Ian's fingers traced the pole's smooth surface, the metal still warm despite the cooling night air pressing in through the gaps in the decking above. The dim light filtering through made the cabin's interior a patchwork of shadow and faint gray illumination.

He shifted the deer hide tighter around his shoulders, but his grip on the pole remained firm. The metal felt alive somehow—not in any threatening way, but present. Responsive. Like it was waiting for his next need before he'd even articulated it.

The thought surfaced without warning: people used to name their swords. He'd read that somewhere, back when he'd had access to the internet and books and all the accumulated knowledge of human civilization at his fingertips. Warriors in old stories gave their weapons names, treated them like companions, cared for them better than they cared for themselves sometimes.

He'd thought it was stupid. Romantic bullshit from a time when people didn't know any better, when they anthropomorphized objects because they were too ignorant to understand metallurgy and craftsmanship.

But now—his chest tightened—now he got it.

Without this thing, he'd be dead. That wasn't dramatic exaggeration or grateful hyperbole. It was simple fact. The pole had kept him alive through circumstances that should have killed him a dozen times over. Had given him knowledge he'd never learned, tools he'd never owned, capabilities he had no right to possess.

Every fish he'd caught. Every log he'd split. Every structure he'd built. All of it only possible because this metal rod had decided to help him instead of staying inert in his grip.

Ian pulled the pole closer against his chest, cradling it like—

Like it was the only companion he had left in the world. The truth of it ached in his chest.

His throat tightened. The isolation pressed down on him with that familiar weight, but this time it came mixed with something else. Gratitude, maybe. Or recognition that he wasn't completely alone as long as he had this.

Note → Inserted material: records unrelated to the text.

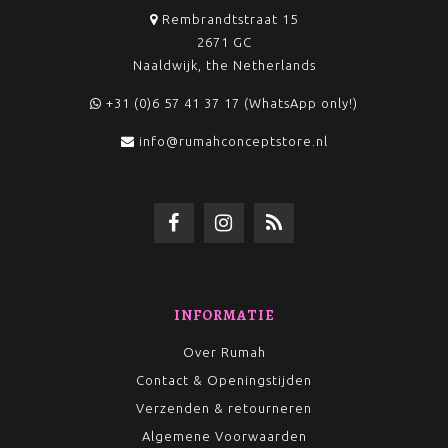
Rembrandtstraat 15
2671 GC
Naaldwijk, the Netherlands
+31 (0)6 57 41 37 17 (WhatsApp only!)
info@rumahconceptstore.nl
INFORMATIE
Over Rumah
Contact & Openingstijden
Verzenden & retourneren
Algemene Voorwaarden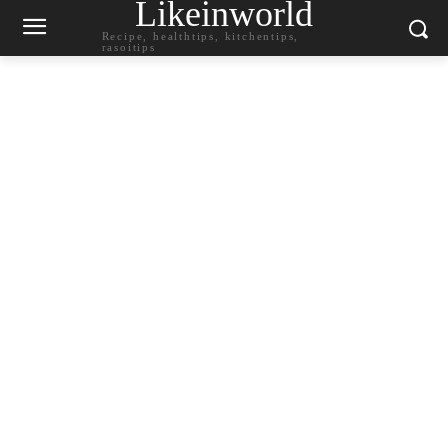
Likeinworld
Recipe, healthtips, kitchentips,
rasoitips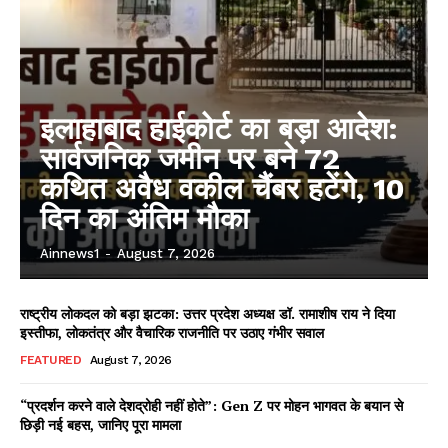
इलाहाबाद हाईकोर्ट का बड़ा आदेश:
सार्वजनिक जमीन पर बने 72
कथित अवैध वकील चैंबर हटेंगे, 10
दिन का अंतिम मौका
Ainnews1
-
August 7, 2026
राष्ट्रीय लोकदल को बड़ा झटका: उत्तर प्रदेश अध्यक्ष डॉ. रामाशीष राय ने दिया
इस्तीफा, लोकतंत्र और वैचारिक राजनीति पर उठाए गंभीर सवाल
FEATURED
August 7, 2026
“प्रदर्शन करने वाले देशद्रोही नहीं होते”: Gen Z पर मोहन भागवत के बयान से
छिड़ी नई बहस, जानिए पूरा मामला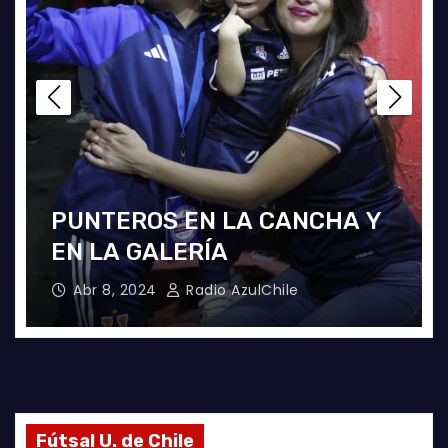
LA U FEMENINA LO GANA EN
LA PINTANA!
Abr 2, 2024
Radio AzulChile
Fútsal U. de Chile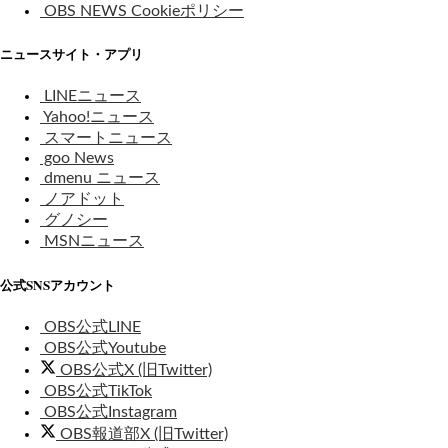
OBS NEWS Cookieポリシー
ニュースサイト・アプリ
LINEニュース
Yahoo!ニュース
スマートニュース
goo News
dmenu ニュース
ノアドット
グノシー
MSNニュース
公式SNSアカウント
OBS公式LINE
OBS公式Youtube
OBS公式X (旧Twitter)
OBS公式TikTok
OBS公式Instagram
OBS報道部X (旧Twitter)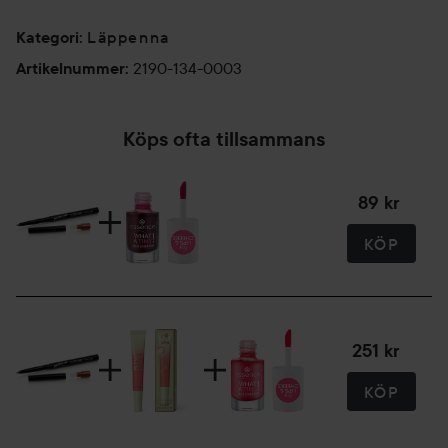
Läppenna
Kategori
:
2190-134-0003
Artikelnummer
:
Köps ofta tillsammans
89 kr
KÖP
251 kr
KÖP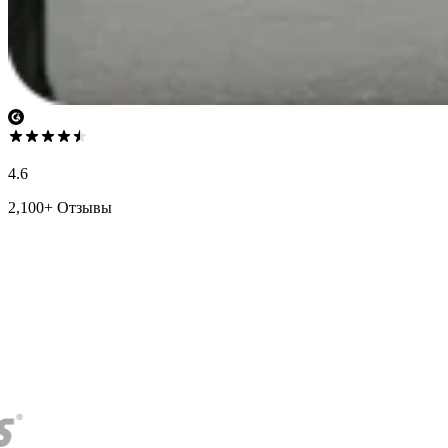
4.6
2,100+ Отзывы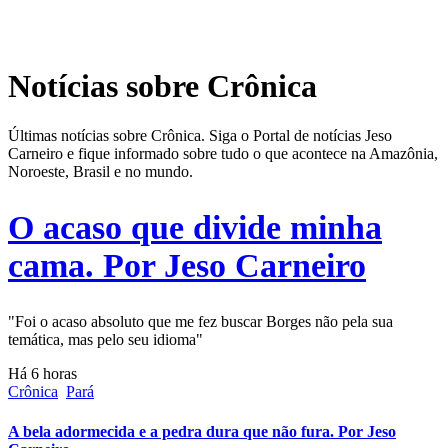
Notícias sobre Crônica
Últimas notícias sobre Crônica. Siga o Portal de notícias Jeso
Carneiro e fique informado sobre tudo o que acontece na Amazônia,
Noroeste, Brasil e no mundo.
O acaso que divide minha
cama. Por Jeso Carneiro
"Foi o acaso absoluto que me fez buscar Borges não pela sua
temática, mas pelo seu idioma"
Há 6 horas
Crônica
Pará
A bela adormecida e a pedra dura que não fura. Por Jeso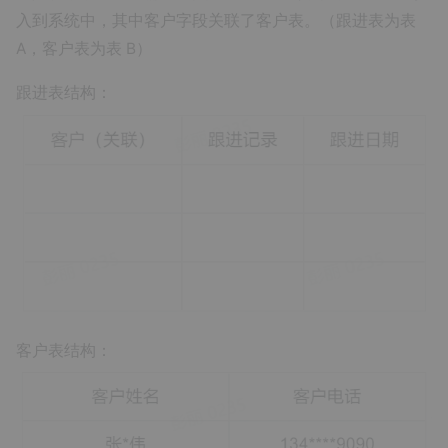
入到系统中，其中客户字段关联了客户表。（跟进表为表
A，客户表为表 B）
跟进表结构：
客户表结构：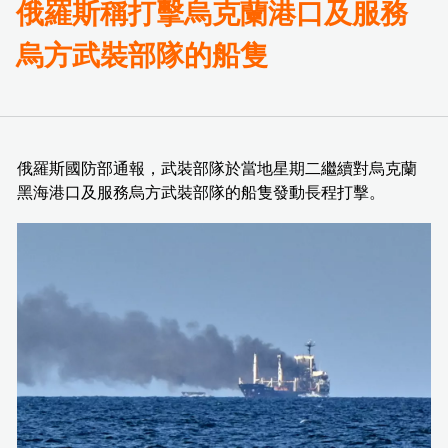
俄羅斯稱打擊烏克蘭港口及服務
烏方武裝部隊的船隻
俄羅斯國防部通報，武裝部隊於當地星期二繼續對烏克蘭
黑海港口及服務烏方武裝部隊的船隻發動長程打擊。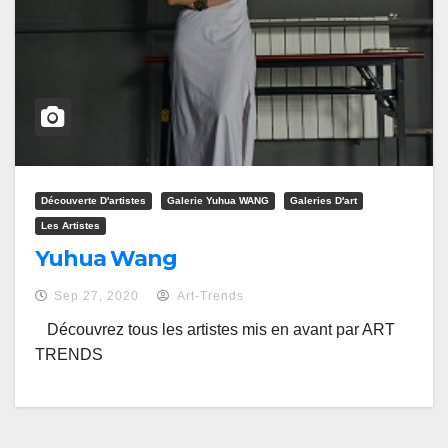
Découverte D'artistes
Galerie Yuhua WANG
Galeries D'art
Les Artistes
Yuhua Wang
Sep 27, 2020
Art-Trends
Découvrez tous les artistes mis en avant par ART
TRENDS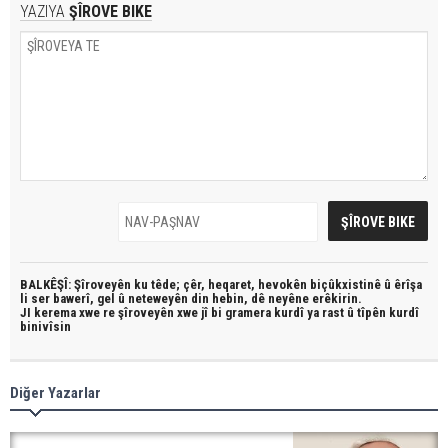
YAZIYA
ŞÎROVE BIKE
BALKÊŞÎ: Şîroveyên ku têde;
çêr, heqaret, hevokên biçûkxistinê û êrîşa
li ser bawerî, gel û neteweyên din hebin,
dê neyêne erêkirin.
JI kerema xwe re şîroveyên xwe jî bi
gramera kurdî
ya rast û
tîpên kurdî
binivîsin
Diğer Yazarlar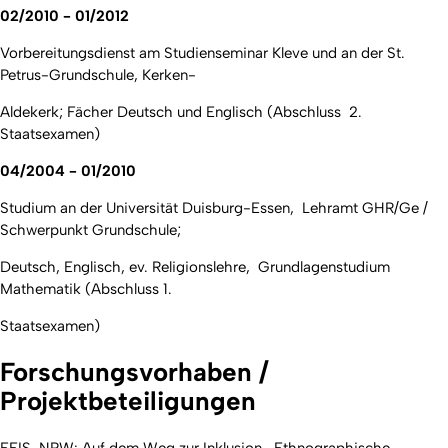
02/2010 - 01/2012
Vorbereitungsdienst am Studienseminar Kleve und an der St.
Petrus-Grundschule, Kerken-
Aldekerk; Fächer Deutsch und Englisch (Abschluss 2.
Staatsexamen)
04/2004 - 01/2010
Studium an der Universität Duisburg-Essen, Lehramt GHR/Ge /
Schwerpunkt Grundschule;
Deutsch, Englisch, ev. Religionslehre, Grundlagenstudium
Mathematik (Abschluss 1.
Staatsexamen)
Forschungsvorhaben /
Projektbeteiligungen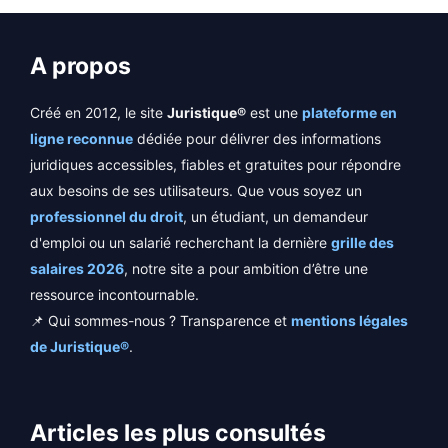
A propos
Créé en 2012, le site
Juristique®
est une
plateforme en
ligne reconnue
dédiée pour délivrer des informations
juridiques accessibles, fiables et gratuites pour répondre
aux besoins de ses utilisateurs. Que vous soyez un
professionnel du droit
, un étudiant, un demandeur
d'emploi ou un salarié recherchant la dernière
grille des
salaires 2026
, notre site a pour ambition d’être une
ressource incontournable.
📌 Qui sommes-nous ? Transparence et
mentions légales
de Juristique®
.
Articles les plus consultés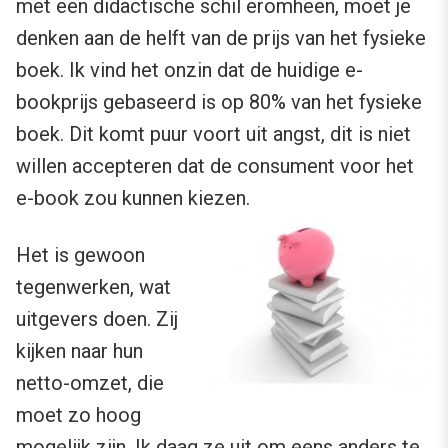
met een didactische schil eromheen, moet je
denken aan de helft van de prijs van het fysieke
boek. Ik vind het onzin dat de huidige e-
bookprijs gebaseerd is op 80% van het fysieke
boek. Dit komt puur voort uit angst, dit is niet
willen accepteren dat de consument voor het
e-book zou kunnen kiezen.
Het is gewoon
tegenwerken, wat
uitgevers doen. Zij
kijken naar hun
netto-omzet, die
moet zo hoog
mogelijk zijn. Ik daag ze uit om eens anders te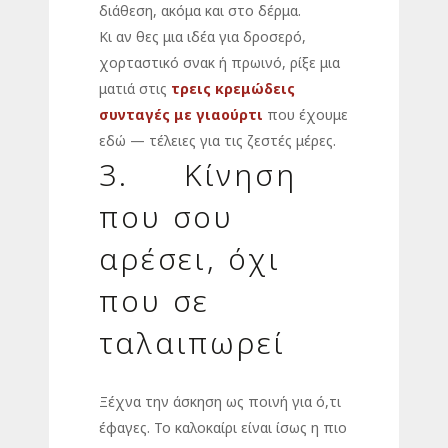
διάθεση, ακόμα και στο δέρμα.
Κι αν θες μια ιδέα για δροσερό,
χορταστικό σνακ ή πρωινό, ρίξε μια
ματιά στις
τρεις κρεμώδεις
συνταγές με γιαούρτι
που έχουμε
εδώ — τέλειες για τις ζεστές μέρες.
3. Κίνηση
που σου
αρέσει, όχι
που σε
ταλαιπωρεί
Ξέχνα την άσκηση ως ποινή για ό,τι
έφαγες. Το καλοκαίρι είναι ίσως η πιο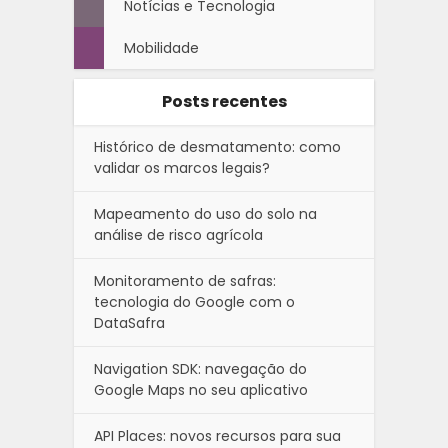
Notícias e Tecnologia
Mobilidade
Posts recentes
Histórico de desmatamento: como
validar os marcos legais?
Mapeamento do uso do solo na
análise de risco agrícola
Monitoramento de safras:
tecnologia do Google com o
DataSafra
Navigation SDK: navegação do
Google Maps no seu aplicativo
API Places: novos recursos para sua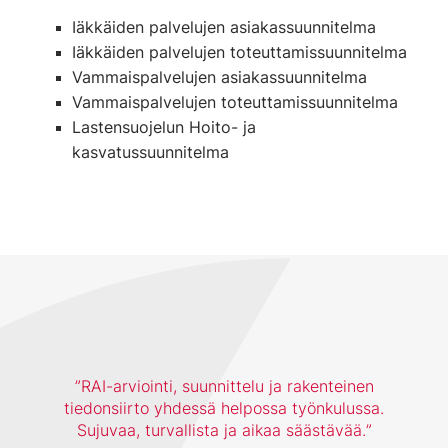
Iäkkäiden palvelujen asiakassuunnitelma
Iäkkäiden palvelujen toteuttamissuunnitelma
Vammaispalvelujen asiakassuunnitelma
Vammaispalvelujen toteuttamissuunnitelma
Lastensuojelun Hoito- ja
kasvatussuunnitelma
RAI-arviointi, suunnittelu ja rakenteinen
tiedonsiirto yhdessä helpossa työnkulussa.
Sujuvaa, turvallista ja aikaa säästävää.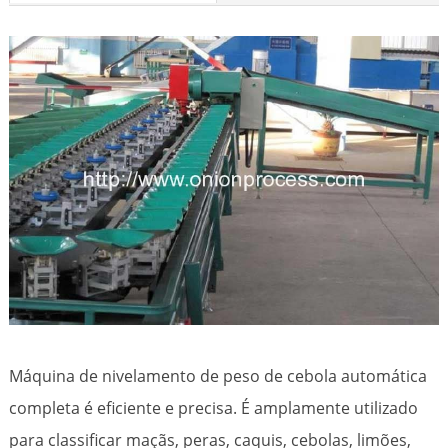
Máquina de nivelamento de peso de cebola automática
completa é eficiente e precisa. É amplamente utilizado
para classificar maçãs, peras, caquis, cebolas, limões,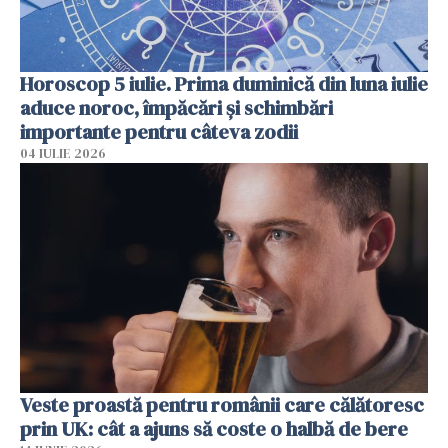
Horoscop 5 iulie. Prima duminică din luna iulie
aduce noroc, împăcări și schimbări
importante pentru câteva zodii
04 IULIE 2026
Veste proastă pentru românii care călătoresc
prin UK: cât a ajuns să coste o halbă de bere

"Thank you." The words came out rough, barely more than a whisper. His voice sounded strange in the darkness—hoarse from disuse, cracking slightly on the second syllable. "For keeping me alive."

Some of the only words he'd spoken out loud since arriving in this forest. The sound of his own voice felt foreign, like it belonged to someone else. But the sentiment was real, dragged up from somewhere deep in his chest where the crushing weight of isolation had been building for days.

The pole warmed slightly in response. Or maybe that was just his imagination, his exhausted brain manufacturing meaning where none existed. But Ian's grip tightened anyway, his fingers pressing into the smooth metal like he could somehow communicate through touch what words couldn't express.

Sleep pulled at him with insistent hands, dragging his consciousness down toward that dreamless black that had claimed him every night since the lean-to collapsed. His body was surrendering to exhaustion, muscles unwinding despite the cold seeping through gaps in the decking, despite the hard earth beneath the deer hide, despite everything.

But just before the darkness took him completely, something caught at the edge of his vision.

A glow. Faint, barely there, but distinctly pink. The pole's surface seemed to shimmer with soft light—not the green phosphorescence it had shown before, but something warmer. Gentler. Like the metal was responding to his words with illumination that felt almost alive.

Ian's eyes struggled to focus, to confirm what he was seeing. The pink glow pulsed once, twice, spreading along the pole's length in waves that reminded him of—

But sleep claimed him before the thought finished forming, dragging him under with the image of that strange pink light burning into his retinas. His last conscious awareness was the warmth of the metal against his chest and the impossible color painting shadows across the cabin's interior.